On the surface, Lou and Jenny are opposites. Lou talks nonstop in great bursts of free association to anybody who will listen. Jenny won't open up, although in her dreams she cries out to God. Neither wants to feel her feelings.

That's in contrast to Buddy (David Kelly), the camp's low-key preacher. Buddy was severely abused as a child, and his twisted body is an ironic contrast to the beauty of his spirit, which is free of bitterness. Buddy is a marvelous creation. Myatt has said he was gnawing at her before she wrote "Jenny Sutter." Maybe he will have further life on the stage.

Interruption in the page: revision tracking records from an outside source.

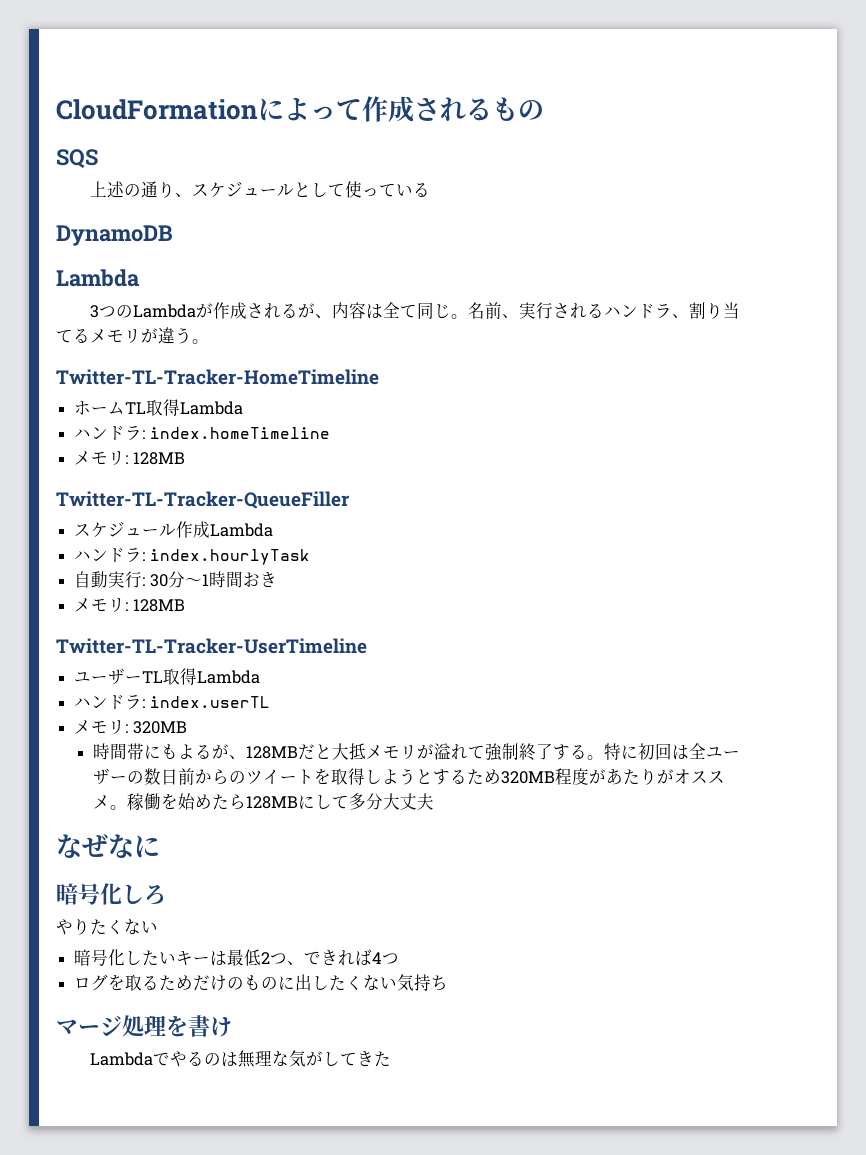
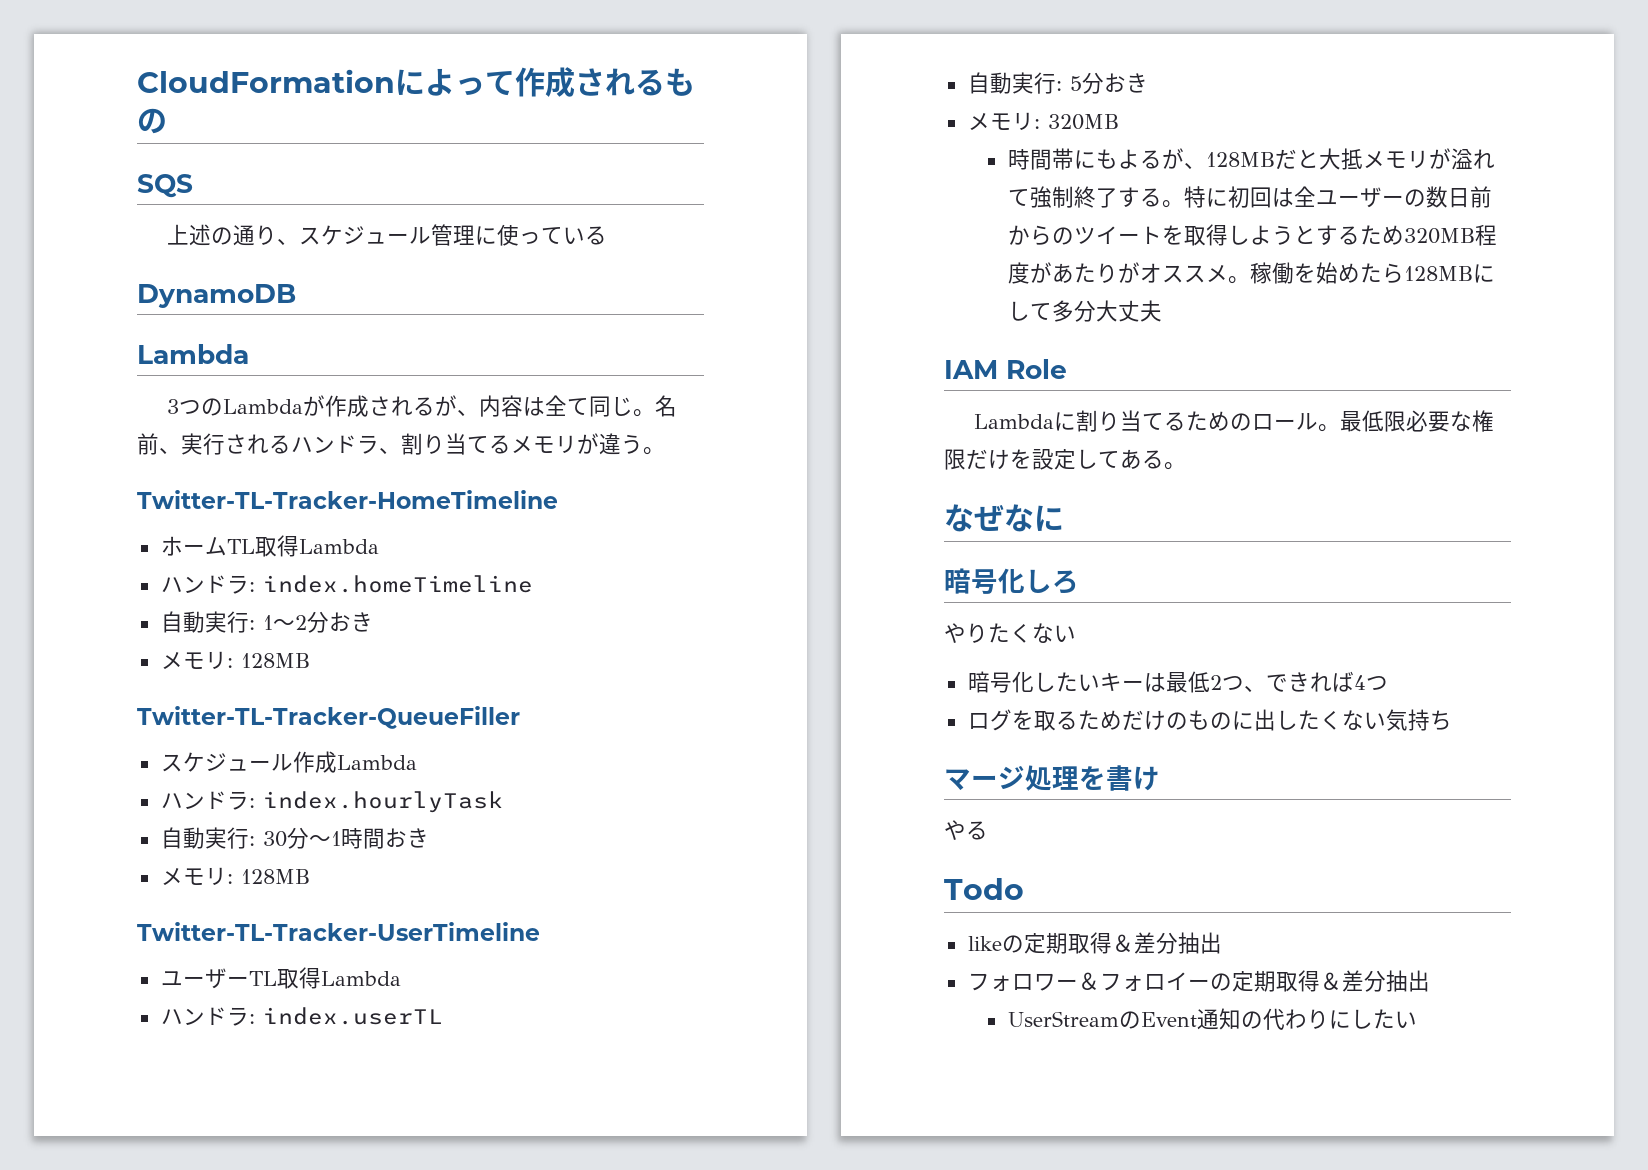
[294,182,346,197] として -> [431,224,498,246] 管理に
(330, 433) none -> [160,611,373,633] // 自動実行: 1～2分おき
(270, 702) none -> [967,72,1148,94] // 自動実行: 5分おき
(435, 801) none -> [944,359,1067,379] [974,410,1495,432] [944,449,1186,470] // IAM Role // Lambdaに割り当てるためのロール。最低限必要な権限だけを設定してある。
[90,1052,171,1066] Lambdaで -> (1160, 778) none
[204,1050,392,1068] のは無理な気がしてきた -> [944,878,1024,900] [967,932,1222,954] [967,970,1430,992] [1007,1008,1417,1030] // Todo // likeの定期取得＆差分抽出 // フォロワー＆フォロイーの定期取得＆差分抽出 // UserStreamのEvent通知の代わりにしたい

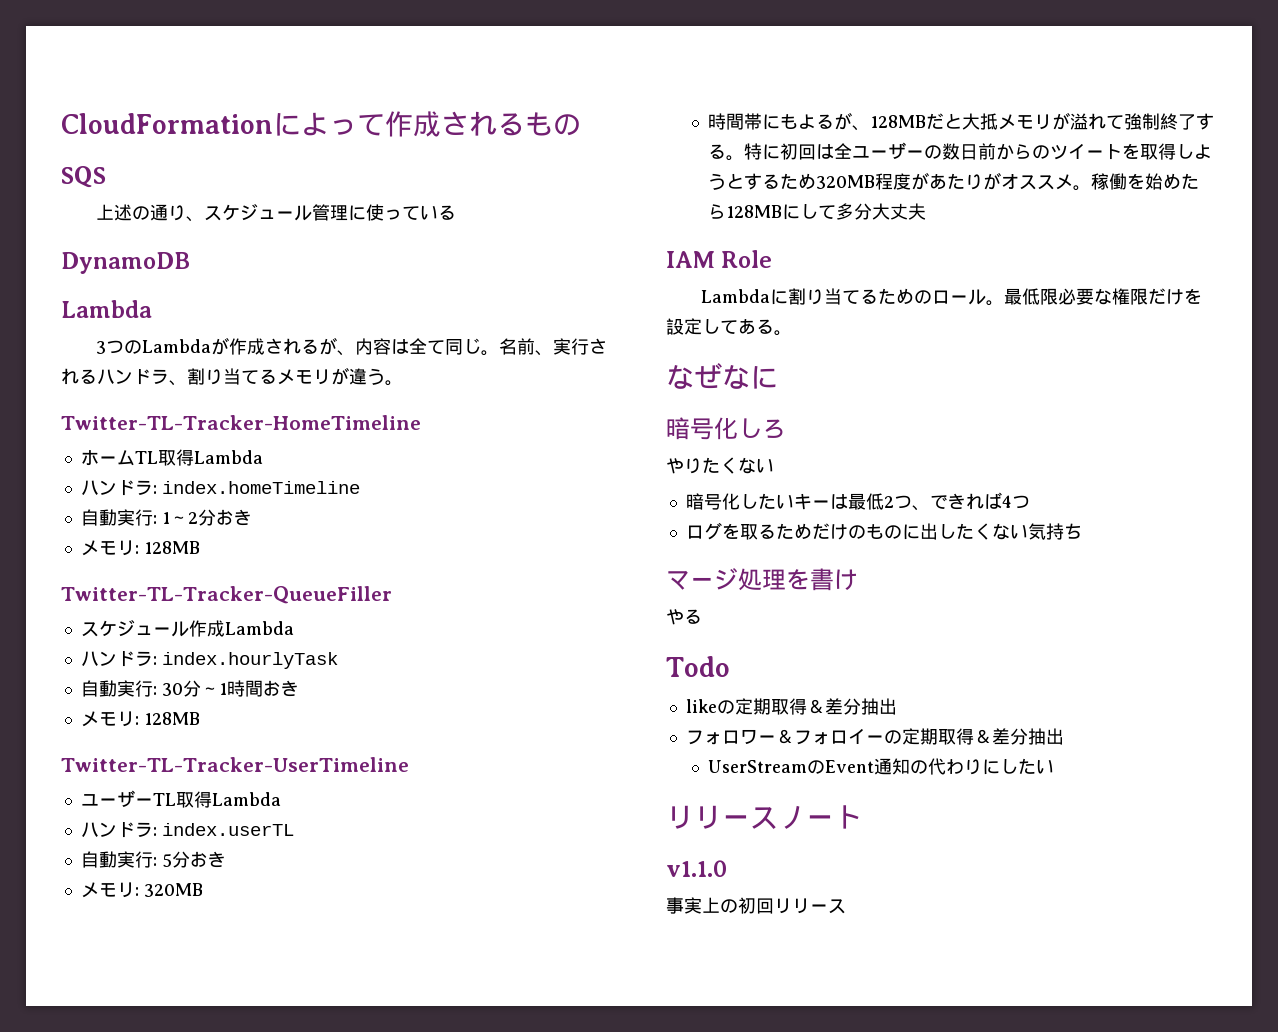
(1417, 1019) none -> [666,805,862,829] [666,860,727,877] [666,897,846,914] // リリースノート // v1.1.0 // 事実上の初回リリース

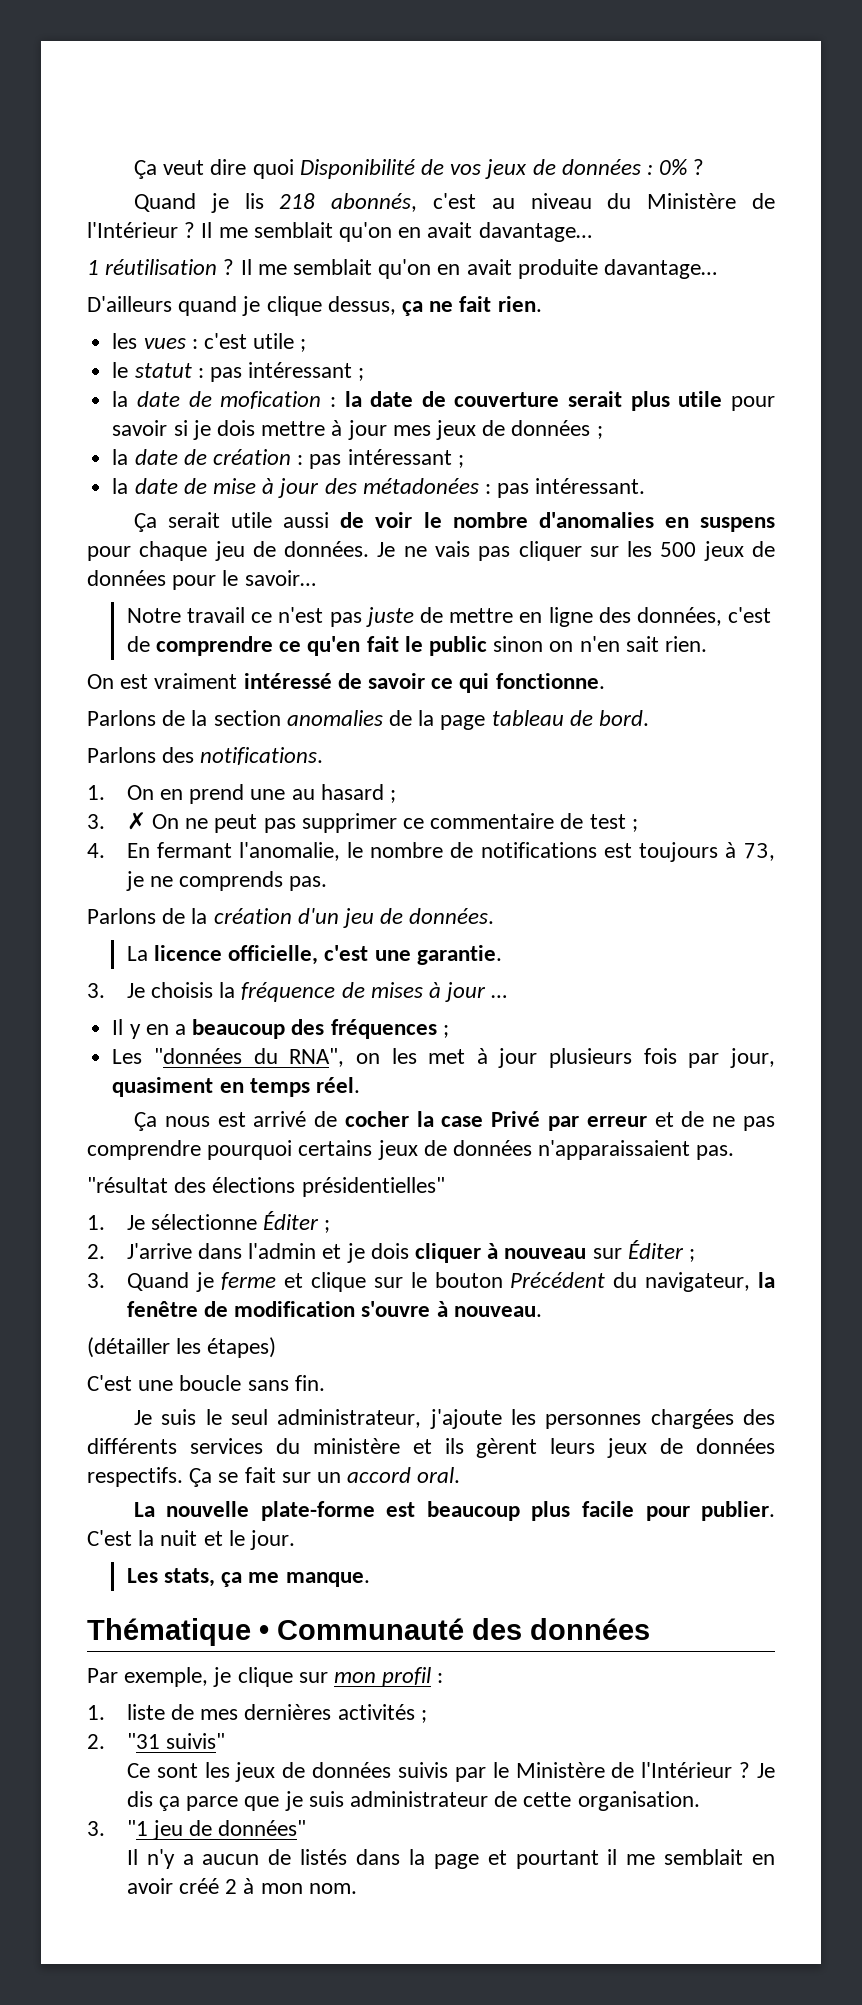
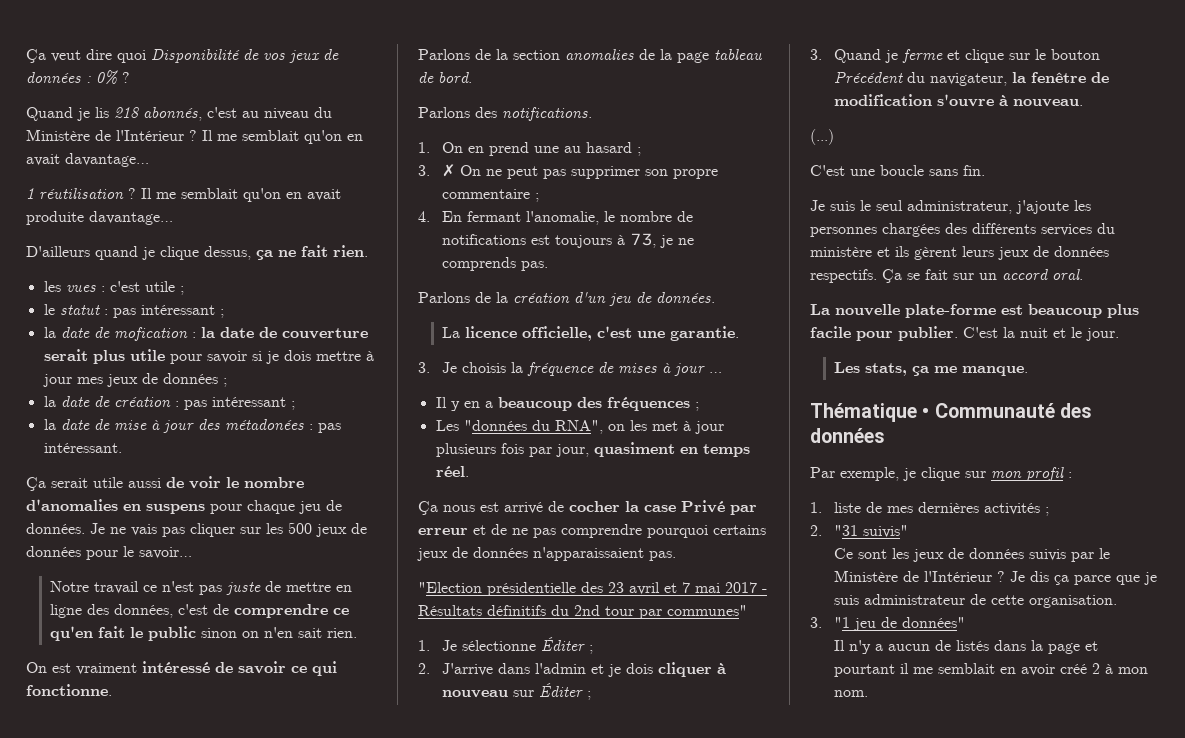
[403,813,626,829] ce commentaire de test -> [645,169,719,179] [442,189,531,199] son propre commentaire
[87,1177,445,1197] "résultat des élections présidentielles" -> [418,582,767,596] [418,605,747,619] "Election présidentielle des 23 avril et 7 mai 2017 - Résultats définitifs du 2nd tour par communes"
[87,1337,277,1358] (détailler les étapes) -> [810,129,834,145] (...)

But Buddy isn't the only good guy. In fact, "Jenny Sutter" is full of kind people trying to do good. The character that comes closest to being an antagonist is Donald (Gregory Linington), a cynical pacifist. But even he comes around.

The real antagonists are Jenny's pain — she's not only missing a piece of her leg, she keeps a terrible secret — and a world that doesn't want to hear about it. We like our invasions shocking and awesome, our occupations short and sweet, our wars to be winners. We pass the cost down to our children and move on.

But women like Jenny walk among us now, and more will arrive in the years to come. Myatt is asking what we are to do. The tragicomic "Jenny Sutter" doesn't pretend to have the answers, but it insists we face the question, and it suggests that kindness is a good place to start.

Thebus has given Jenny's story vigorous life, free of artifice. She deftly balances the action with the elegiac passages. There are moments of tender pathos, as when Jenny's new friends bake her a cake and the candles burn down. And moments of horror, with the pop of a balloon flipping Jenny into a combat flashback.

Myatt grew up in a military family in which silence around the subject of Vietnam was a presence in the home. Now she is asking, eloquently, how we reach out to broken people, and what it takes to become unstuck.

"Welcome Home, Jenny Sutter" will travel to the Kennedy Center in Washington, D.C., in July. The OSF is offering two free tickets to vets, active duty military people and reservists, subject to availability, throughout the run.